- WORK TO BE COMPLETED:
Reproduce the data word for word from its first line through the line that contains "و پرسش‌های سهامداران", including both of those lines.

(Saved data entries)
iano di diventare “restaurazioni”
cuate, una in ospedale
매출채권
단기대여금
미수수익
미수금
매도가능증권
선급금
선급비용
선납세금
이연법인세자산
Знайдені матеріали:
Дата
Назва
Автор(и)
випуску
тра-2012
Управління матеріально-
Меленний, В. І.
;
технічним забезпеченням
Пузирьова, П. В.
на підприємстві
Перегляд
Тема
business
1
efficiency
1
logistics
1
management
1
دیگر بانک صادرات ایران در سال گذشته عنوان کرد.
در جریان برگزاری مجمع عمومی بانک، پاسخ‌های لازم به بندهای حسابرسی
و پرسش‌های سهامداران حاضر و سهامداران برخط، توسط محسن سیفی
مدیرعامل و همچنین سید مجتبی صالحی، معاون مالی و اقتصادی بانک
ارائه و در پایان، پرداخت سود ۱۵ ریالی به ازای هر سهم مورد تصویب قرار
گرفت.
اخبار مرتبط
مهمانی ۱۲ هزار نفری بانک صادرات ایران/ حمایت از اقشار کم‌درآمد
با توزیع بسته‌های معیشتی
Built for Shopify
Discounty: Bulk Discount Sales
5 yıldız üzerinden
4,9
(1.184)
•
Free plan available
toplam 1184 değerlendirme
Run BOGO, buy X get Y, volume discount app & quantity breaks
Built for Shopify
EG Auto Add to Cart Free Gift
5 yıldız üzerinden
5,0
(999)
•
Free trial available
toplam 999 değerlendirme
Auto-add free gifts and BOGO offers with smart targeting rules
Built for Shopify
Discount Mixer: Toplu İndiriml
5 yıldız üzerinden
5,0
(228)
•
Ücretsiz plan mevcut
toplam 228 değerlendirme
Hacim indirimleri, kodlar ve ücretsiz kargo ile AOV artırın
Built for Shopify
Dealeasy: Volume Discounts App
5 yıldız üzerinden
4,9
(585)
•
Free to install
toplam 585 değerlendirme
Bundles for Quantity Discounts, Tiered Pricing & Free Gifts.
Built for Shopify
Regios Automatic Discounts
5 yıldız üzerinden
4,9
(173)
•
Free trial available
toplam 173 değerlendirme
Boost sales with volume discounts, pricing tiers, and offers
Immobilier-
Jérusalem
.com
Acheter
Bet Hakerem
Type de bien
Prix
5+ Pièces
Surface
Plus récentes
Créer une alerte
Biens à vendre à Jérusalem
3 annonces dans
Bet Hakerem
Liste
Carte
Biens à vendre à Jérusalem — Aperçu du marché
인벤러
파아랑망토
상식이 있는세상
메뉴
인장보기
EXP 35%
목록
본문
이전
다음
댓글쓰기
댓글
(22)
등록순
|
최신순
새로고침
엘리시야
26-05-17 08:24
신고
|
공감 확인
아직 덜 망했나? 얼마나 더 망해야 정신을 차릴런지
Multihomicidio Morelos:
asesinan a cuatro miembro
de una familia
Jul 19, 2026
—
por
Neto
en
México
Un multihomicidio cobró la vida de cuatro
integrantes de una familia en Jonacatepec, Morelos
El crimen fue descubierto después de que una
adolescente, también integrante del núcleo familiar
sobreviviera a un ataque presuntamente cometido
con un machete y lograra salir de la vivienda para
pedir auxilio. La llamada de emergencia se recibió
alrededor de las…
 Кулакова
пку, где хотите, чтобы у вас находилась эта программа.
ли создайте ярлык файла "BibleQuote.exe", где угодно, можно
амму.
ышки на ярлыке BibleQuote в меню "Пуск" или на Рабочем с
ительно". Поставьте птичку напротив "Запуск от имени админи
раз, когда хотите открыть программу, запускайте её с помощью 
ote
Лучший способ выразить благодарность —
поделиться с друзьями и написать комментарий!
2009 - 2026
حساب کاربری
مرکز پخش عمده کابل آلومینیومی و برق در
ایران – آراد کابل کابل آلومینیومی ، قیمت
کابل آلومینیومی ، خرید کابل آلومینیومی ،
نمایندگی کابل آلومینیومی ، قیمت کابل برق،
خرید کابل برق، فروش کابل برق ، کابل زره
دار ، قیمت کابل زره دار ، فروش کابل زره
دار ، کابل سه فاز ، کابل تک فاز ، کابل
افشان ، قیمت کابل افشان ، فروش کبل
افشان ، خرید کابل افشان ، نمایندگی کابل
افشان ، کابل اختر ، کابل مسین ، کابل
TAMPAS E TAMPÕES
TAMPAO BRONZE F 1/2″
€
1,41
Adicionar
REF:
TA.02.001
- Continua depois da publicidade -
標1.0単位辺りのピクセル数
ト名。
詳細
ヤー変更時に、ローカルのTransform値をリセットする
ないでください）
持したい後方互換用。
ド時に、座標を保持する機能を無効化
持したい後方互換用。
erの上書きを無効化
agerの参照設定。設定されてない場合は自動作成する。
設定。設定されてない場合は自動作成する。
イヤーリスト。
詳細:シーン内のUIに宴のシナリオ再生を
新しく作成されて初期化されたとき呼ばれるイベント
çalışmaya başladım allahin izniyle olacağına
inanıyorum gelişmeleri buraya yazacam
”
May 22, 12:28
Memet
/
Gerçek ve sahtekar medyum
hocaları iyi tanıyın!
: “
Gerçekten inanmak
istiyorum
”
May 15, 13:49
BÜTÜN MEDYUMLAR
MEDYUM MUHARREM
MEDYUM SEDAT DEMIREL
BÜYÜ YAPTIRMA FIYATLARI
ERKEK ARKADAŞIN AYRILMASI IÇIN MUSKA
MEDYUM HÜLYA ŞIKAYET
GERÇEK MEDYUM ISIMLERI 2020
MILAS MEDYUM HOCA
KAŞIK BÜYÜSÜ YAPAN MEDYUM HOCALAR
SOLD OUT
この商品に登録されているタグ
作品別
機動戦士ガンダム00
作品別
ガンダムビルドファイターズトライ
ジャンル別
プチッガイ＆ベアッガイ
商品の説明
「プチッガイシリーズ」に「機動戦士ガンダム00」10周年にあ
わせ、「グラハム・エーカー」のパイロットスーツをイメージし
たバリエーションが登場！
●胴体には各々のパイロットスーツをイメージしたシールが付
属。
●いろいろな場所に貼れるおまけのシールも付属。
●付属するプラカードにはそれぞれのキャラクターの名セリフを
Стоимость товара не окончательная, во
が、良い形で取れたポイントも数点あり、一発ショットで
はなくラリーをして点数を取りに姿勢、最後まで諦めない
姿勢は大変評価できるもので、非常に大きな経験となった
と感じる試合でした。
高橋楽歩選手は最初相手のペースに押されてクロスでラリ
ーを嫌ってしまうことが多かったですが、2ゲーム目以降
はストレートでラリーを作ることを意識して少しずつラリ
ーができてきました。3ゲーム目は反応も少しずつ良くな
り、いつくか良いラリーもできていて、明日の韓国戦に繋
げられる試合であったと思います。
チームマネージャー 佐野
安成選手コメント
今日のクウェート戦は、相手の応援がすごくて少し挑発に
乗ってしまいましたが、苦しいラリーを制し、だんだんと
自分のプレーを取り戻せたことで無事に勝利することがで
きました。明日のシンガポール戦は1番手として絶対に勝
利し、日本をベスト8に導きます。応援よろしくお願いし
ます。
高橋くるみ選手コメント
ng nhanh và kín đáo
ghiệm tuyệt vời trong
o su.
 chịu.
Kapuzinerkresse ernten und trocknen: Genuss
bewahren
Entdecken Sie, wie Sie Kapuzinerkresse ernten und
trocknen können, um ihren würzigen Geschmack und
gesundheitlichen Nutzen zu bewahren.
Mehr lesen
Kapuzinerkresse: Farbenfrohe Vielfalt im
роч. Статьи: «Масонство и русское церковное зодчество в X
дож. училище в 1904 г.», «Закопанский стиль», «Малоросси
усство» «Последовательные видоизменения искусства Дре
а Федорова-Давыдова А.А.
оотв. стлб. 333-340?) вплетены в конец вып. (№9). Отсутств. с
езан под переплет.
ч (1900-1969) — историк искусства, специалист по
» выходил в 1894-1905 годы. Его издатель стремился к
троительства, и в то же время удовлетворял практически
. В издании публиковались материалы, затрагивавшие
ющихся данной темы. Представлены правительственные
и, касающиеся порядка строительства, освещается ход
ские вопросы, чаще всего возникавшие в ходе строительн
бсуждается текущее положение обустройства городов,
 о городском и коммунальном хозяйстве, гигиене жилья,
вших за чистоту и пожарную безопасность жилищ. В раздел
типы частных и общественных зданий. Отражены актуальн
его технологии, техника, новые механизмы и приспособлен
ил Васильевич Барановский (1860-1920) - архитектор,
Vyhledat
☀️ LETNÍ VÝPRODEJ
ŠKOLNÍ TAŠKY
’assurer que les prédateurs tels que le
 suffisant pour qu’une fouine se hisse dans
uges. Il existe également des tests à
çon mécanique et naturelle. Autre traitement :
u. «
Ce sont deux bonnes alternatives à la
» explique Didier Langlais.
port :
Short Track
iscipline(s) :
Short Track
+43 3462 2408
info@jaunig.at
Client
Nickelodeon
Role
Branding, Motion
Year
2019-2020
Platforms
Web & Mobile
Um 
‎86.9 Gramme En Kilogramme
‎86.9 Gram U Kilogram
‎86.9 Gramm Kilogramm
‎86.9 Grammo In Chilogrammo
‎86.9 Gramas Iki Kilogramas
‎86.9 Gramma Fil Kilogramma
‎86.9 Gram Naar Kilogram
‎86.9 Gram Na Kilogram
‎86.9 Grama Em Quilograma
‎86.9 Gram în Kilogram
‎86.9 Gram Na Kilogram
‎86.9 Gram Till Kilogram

- TASK ANSWER:
iano di diventare “restaurazioni”
cuate, una in ospedale
매출채권
단기대여금
미수수익
미수금
매도가능증권
선급금
선급비용
선납세금
이연법인세자산
Знайдені матеріали:
Дата
Назва
Автор(и)
випуску
тра-2012
Управління матеріально-
Меленний, В. І.
;
технічним забезпеченням
Пузирьова, П. В.
на підприємстві
Перегляд
Тема
business
1
efficiency
1
logistics
1
management
1
دیگر بانک صادرات ایران در سال گذشته عنوان کرد.
در جریان برگزاری مجمع عمومی بانک، پاسخ‌های لازم به بندهای حسابرسی
و پرسش‌های سهامداران حاضر و سهامداران برخط، توسط محسن سیفی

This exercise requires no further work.